第7章 親と子のボーダーライン(その138)
その間、哲司は何度か美貴の家に行った。
もちろん、美貴にせがまれてのことだった。
その理由が、例の竹笛だった。
「荒城の月」などの練習に付きあわされたのだった。
「哲ちゃんに作ってもらった笛なんだし・・・。」
それが美貴の主張だった。
哲司は、別に美貴のためにその竹笛を作ったのではない。
ただ、夏休みの工作の宿題として作っただけだ。
それも、最初から竹笛をつくろうなどと大それたことを考えてはいなかった。
親戚の法事があって、たまたま予定外に田舎に連れて行かれた。
久しぶりに会う祖父はニコニコして哲司を迎えてくれた。
で、夜に、囲炉裏の傍で祖父が竹細工を作っているのを見かける。
「へぇ〜、お爺ちゃん、上手なんだ・・・。」
子供心に尊敬の眼差してその指先を見ていた。
祖父は、ものの数分で、竹で出来た人形を作ってみせる。
「なんだったら、そこに顔を描いてやりな。人形が喜ぶだろうよ。」
祖父はそう言った。
「えっ! 僕が描いても良いの?」
「ああ、良かったら、持って帰るか?」
「で、でも・・・、僕は男だし・・・。」
哲司は、さすがにそう言う。
人形を飾る気にはなれない。
「おお、そうだったな・・・。じゃあ、竹笛でも作ってやろうか?
ちょいと時間は掛かるだろうが・・・。」
「竹笛?」
哲司は、その「笛」にもあまり興味はなかった。
ただ、そうしたものを小さな小刀のようなものを巧みに使って作っていく祖父の手先を見ているのが好きだった。
溜息が出るほどにだ。
「そう言えば、哲ちゃん、工作の宿題があったんでしょう?」
いつの間にか、母親が傍に来ていた。
「う、うん・・・。
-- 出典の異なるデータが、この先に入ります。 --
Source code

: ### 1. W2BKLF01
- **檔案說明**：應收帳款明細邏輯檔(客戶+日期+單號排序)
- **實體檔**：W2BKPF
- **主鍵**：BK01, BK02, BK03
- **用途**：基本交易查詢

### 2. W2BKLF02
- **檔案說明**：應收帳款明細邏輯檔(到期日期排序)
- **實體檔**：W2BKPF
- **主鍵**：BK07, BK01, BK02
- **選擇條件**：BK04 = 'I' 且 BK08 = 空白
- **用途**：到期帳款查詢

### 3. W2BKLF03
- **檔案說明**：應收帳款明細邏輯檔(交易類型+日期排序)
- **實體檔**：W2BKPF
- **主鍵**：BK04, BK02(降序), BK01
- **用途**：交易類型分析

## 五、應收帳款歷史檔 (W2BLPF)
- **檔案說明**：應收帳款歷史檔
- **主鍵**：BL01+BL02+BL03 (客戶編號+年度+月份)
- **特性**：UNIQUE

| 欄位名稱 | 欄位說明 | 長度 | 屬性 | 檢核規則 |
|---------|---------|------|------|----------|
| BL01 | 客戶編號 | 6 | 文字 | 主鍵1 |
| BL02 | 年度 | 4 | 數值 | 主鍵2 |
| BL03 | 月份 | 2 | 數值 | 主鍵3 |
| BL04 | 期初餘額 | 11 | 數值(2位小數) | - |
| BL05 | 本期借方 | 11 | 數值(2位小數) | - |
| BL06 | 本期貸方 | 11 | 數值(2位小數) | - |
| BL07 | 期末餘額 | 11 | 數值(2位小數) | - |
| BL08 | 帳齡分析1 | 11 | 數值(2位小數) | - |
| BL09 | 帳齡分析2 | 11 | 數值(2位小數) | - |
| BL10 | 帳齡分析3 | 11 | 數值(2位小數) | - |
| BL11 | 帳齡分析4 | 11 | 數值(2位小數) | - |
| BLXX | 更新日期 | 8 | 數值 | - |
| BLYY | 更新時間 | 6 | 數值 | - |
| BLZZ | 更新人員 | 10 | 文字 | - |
」
「おお、そうだったのか。それでなのか?」
祖父が手を止めることなくそう言ってくる。
「ん? 何が?」
「いやな、さっきから黙ったなりでじっとワシを見てるから・・・。」
「べ、別に・・・。」
「そうだわ。だったら、お爺ちゃんに工作教えてもらいなさいよ。
何だったら、ひとり残って、しばらくはここでお世話になっても構わないわよ。」
何を思ったのか、母親がそう言ってくる。
「おうおう、そうしてもらったら、ワシも嬉しいな。」
その祖父の一言で、哲司の残留が決まった。